Objective:To investigate the dynamic changes of cellular miRNA expression profiles in EBV latently infected Raji cells upon reactivation with Phorbol ester (TPA).Methods:Total RNA was extracted using TRIzol reagent from Raji cells treated with TPA at different time points (0 h, 24 h, 48 h). Small RNA libraries were constructed and sequenced on an Illumina SE50 platform. Differentially expressed miRNAs were identified, and their target genes were predicted and functionally annotated. Gene Ontology (GO) and Kyoto Encyclopedia of Genes and Genomes (KEGG) pathway enrichment analyses were carried out through online tools. Additionally, miRanda and RNAhybrid software were used to predict cellular miRNAs targeting the EBV genome. Real-time RT-qPCR was employed to validate the expression levels of differentially expressed novel miRNAs.Results:High-throughput sequencing identified 1 301 celluar miRNAs, comprising 1 189 known and 112 novel miRNAs. A total of 264 known differentially expressed cellular miRNAs and 13 novel miRNAs were identified through high-throughput miRNA sequencing. Secondary structure prediction revealed that the novel miRNAs exhibited typical pre-miRNA hairpin structures.
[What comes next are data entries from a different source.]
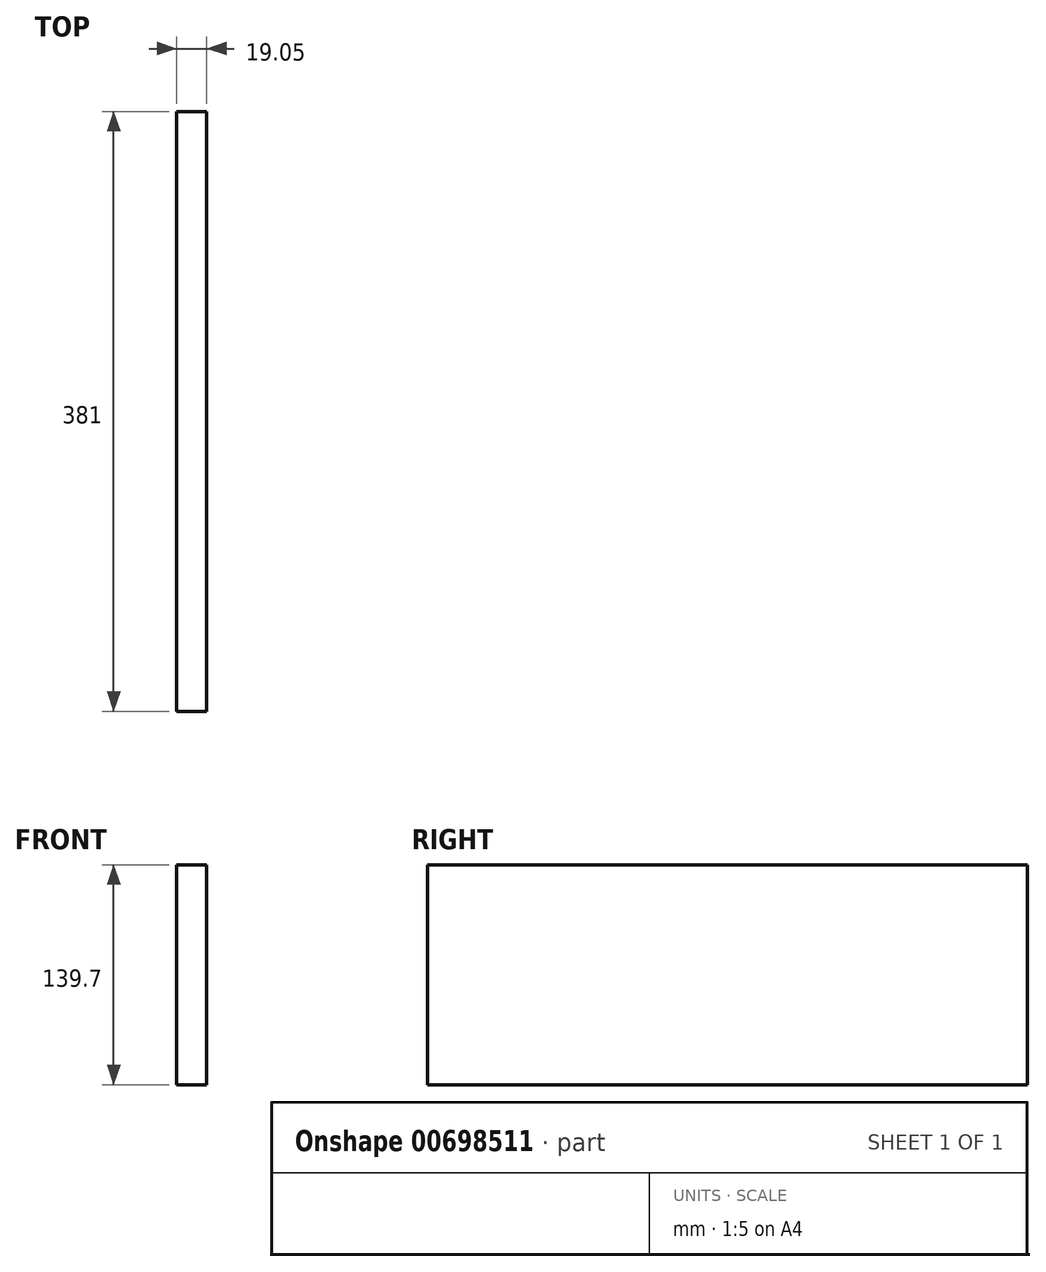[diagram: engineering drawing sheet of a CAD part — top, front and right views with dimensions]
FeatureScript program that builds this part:
annotation { "Feature Type Name" : "Feature", "Feature Type Description" : "" }
export const myFeature = defineFeature(function(context is Context, id is Id, definition is map)
    precondition{}
    {
        {
            var Q0;
            Q0=qCreatedBy(makeId("Right.planeOp"),FACE);
            var sketch = newSketch(context, id + "F0", { "sketchPlane" : qUnion([Q0])});
            skLineSegment(sketch, "E0.bottom", {"start": v(-306.01, 189.06) * mm, "end": v(74.99, 189.06) * mm});
            skLineSegment(sketch, "E0.top", {"start": v(-306.01, 49.36) * mm, "end": v(74.99, 49.36) * mm});
            skLineSegment(sketch, "E0.left", {"start": v(-306.01, 189.06) * mm, "end": v(-306.01, 49.36) * mm});
            skLineSegment(sketch, "E0.right", {"start": v(74.99, 189.06) * mm, "end": v(74.99, 49.36) * mm});
            skSolve(sketch);
        }
        {
            var Q0;
            Q0 = qSketchRegion(id + "F0", true);
            extrude(context, id + "F1", {"entities" : qUnion([Q0]), "depth" : 19.05 * mm, "offsetDistance" : 25.4 * mm});
        }
    });
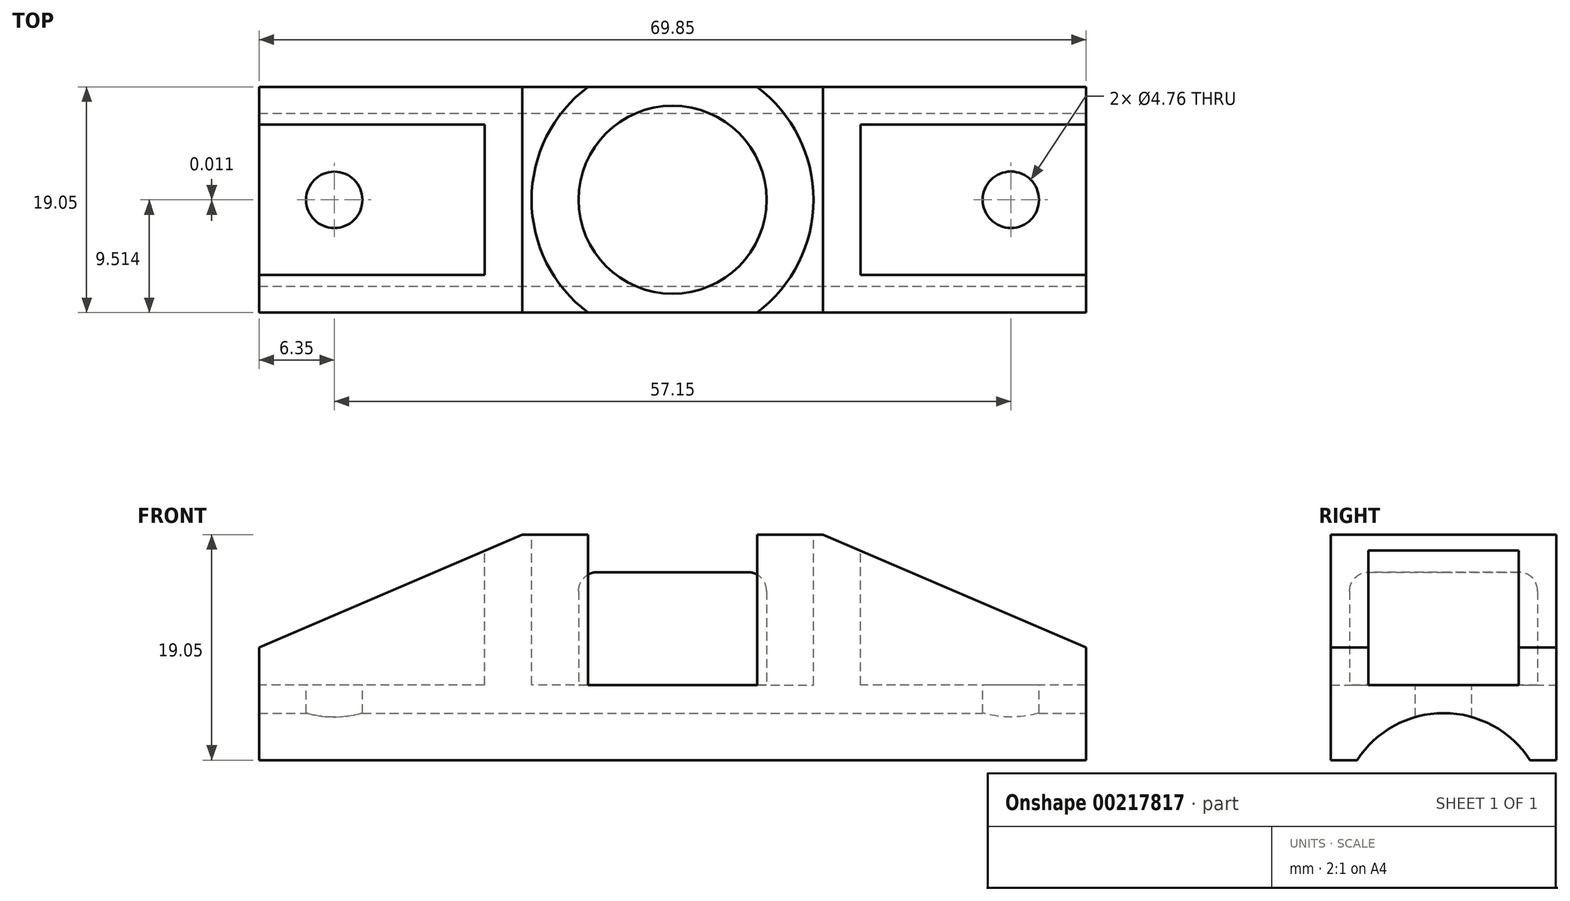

Stem-loop quantitative real-time PCR (RT-qPCR) validation of Novel_miR_183 and Novel_miR_242 did not exhibit a statistically significant difference ( F=1.407, P=0.370 7 for Novel_miR_183; F=1.277, P=0.397 0 for Novel_miR_242) between the TPA-stimulated and untreated groups. Target gene prediction analysis revealed that the differentially expressed cellular miRNAs were involved in various important biological processes and signaling pathways. Furthermore, 1 189 known cellular miRNAs and 108 novel miRNAs were predicted to target the EBV genome. Conclusions:Treatment of Raji cells with TPA stimulation successfully reactivated Raji cells and significantly altered their miRNA expression patterns. Differentially expressed miRNAs were identified, suggesting that these miRNAs probably play crucial roles in regulating EBV infection and replication by directly targeting the EBV genome.